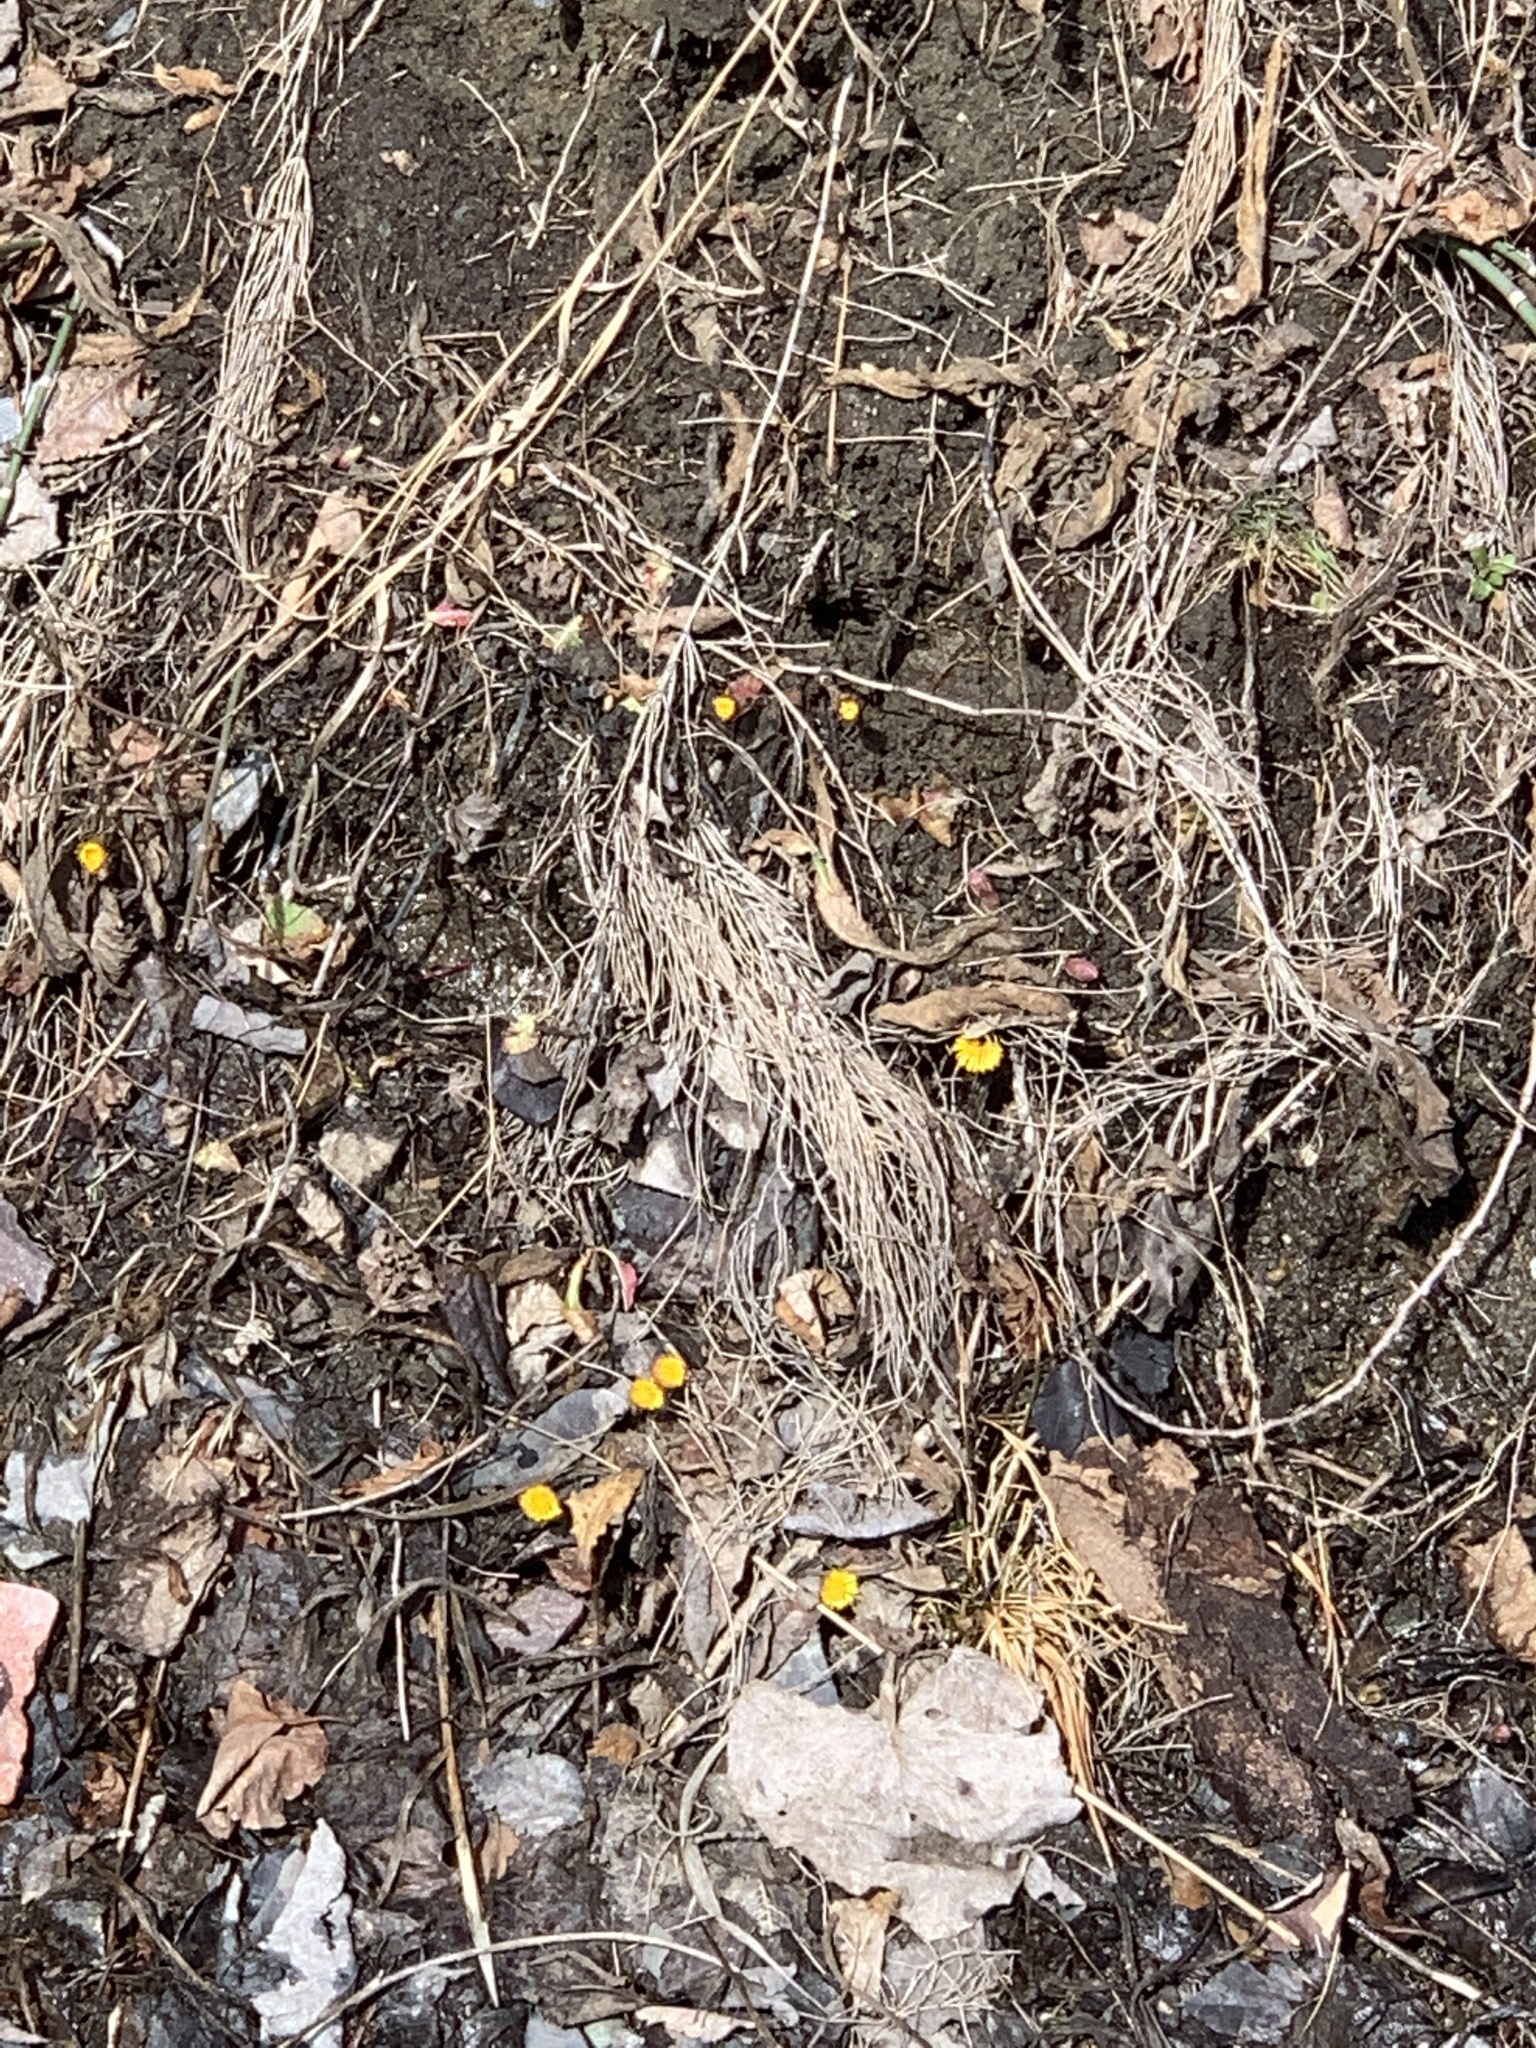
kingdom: Plantae
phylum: Tracheophyta
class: Magnoliopsida
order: Asterales
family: Asteraceae
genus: Tussilago
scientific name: Tussilago farfara
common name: Coltsfoot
· · · · · · ·
■ Instructions for the task: Rewrite every line of the material with "common name" replaced by "vernacular name" and nothing else altered. Omit the pictures.

■ Solution:
kingdom: Plantae
phylum: Tracheophyta
class: Magnoliopsida
order: Asterales
family: Asteraceae
genus: Tussilago
scientific name: Tussilago farfara
vernacular name: Coltsfoot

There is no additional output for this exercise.